The danger is that the independence of charities will be compromised as they increasingly become government sub-contractors. Top charity figures, working as the panel on the Independence of the Voluntary Sector, recently warned of the risks of blurring these boundaries. Not least of the worries are the gagging clauses that require charities not to do anything that will "damage the reputation" of government or "attract adverse publicity". The charities' ability to speak out on behalf of the disadvantaged could be silenced by self-censorship.
Worse still, Government ministers have begun to make dangerous noises about the need to restrict the campaigning activities of charities where they get "too political". David Cameron's new minister for Civil Society, Brooks Newmark, raised hackles last week by saying that charities should keep out of politics and "stick to their knitting".
As the state withdraws from public service the potential for conflicts of interest can only grow. New developments in the charity world could exacerbate that. In another Lord Mayor's lecture this year, the venture capitalist Sir Ronald Cohen spoke about pioneering a kind of "social impact investment" to attract venture capital to philanthropic causes. There are both opportunities and dangers inherent in that idea.

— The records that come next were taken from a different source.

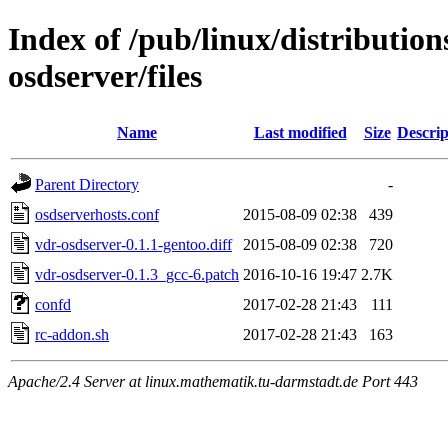
Index of /pub/linux/distributio
osdserver/files
Name
Last modified
Size
Descrip
Parent Directory
-
osdserverhosts.conf
2015-08-09 02:38
439
vdr-osdserver-0.1.1-gentoo.diff
2015-08-09 02:38
720
vdr-osdserver-0.1.3_gcc-6.patch
2016-10-16 19:47
2.7K
confd
2017-02-28 21:43
111
rc-addon.sh
2017-02-28 21:43
163
Apache/2.4 Server at linux.mathematik.tu-darmstadt.de Port 443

The public will probably like Sir Ronald's idea that charities should stop focusing on the act of giving and focus instead on outcomes. But we are still so wedded to romantic notions about "the soul of charity" that a survey last revealed a third of people think charity chief executives should not be paid at all.
Yet even the media's fondness for stories about charity scandals do not dent the public's generous impulses. Shawcross is tightening up operations at the Charity Commission after politicians' suggestions that it was regulating charities poorly. And Comic Relief, after an outcry on Panorama, has instructed its investment managers to avoid firms majoring in arms, tobacco and alcohol. But issues that excite metropolitan insiders do not seem to dent public confidence. Sport Relief had its best year ever, despite the controversy, and the commercial sector is already getting behind next year's Red Nose Day.
That ought to be unsurprising. Polls show that negative media stories do impact on trust in charities. But research also shows that direct interaction between charities and the public increases it, and Comic Relief is the great exemplar of involving the public.
The rise of social media has only boosted that, enabling ordinary people to bypass the political and media elite. Charities have learnt how to turn likes and retweets on Facebook and Twitter into income. The speed with which the ice-bucket challenge went viral last month shows the potential this route may offer.
The emergence of new charitable initiatives such as food banks has harnessed all this in a common-sense response by ordinary people to the problems caused by their political masters. Charities have a unique talent for responding to social need with initiative and creativity. They are a part of the instinctive genius of British political character that needs to be treasured.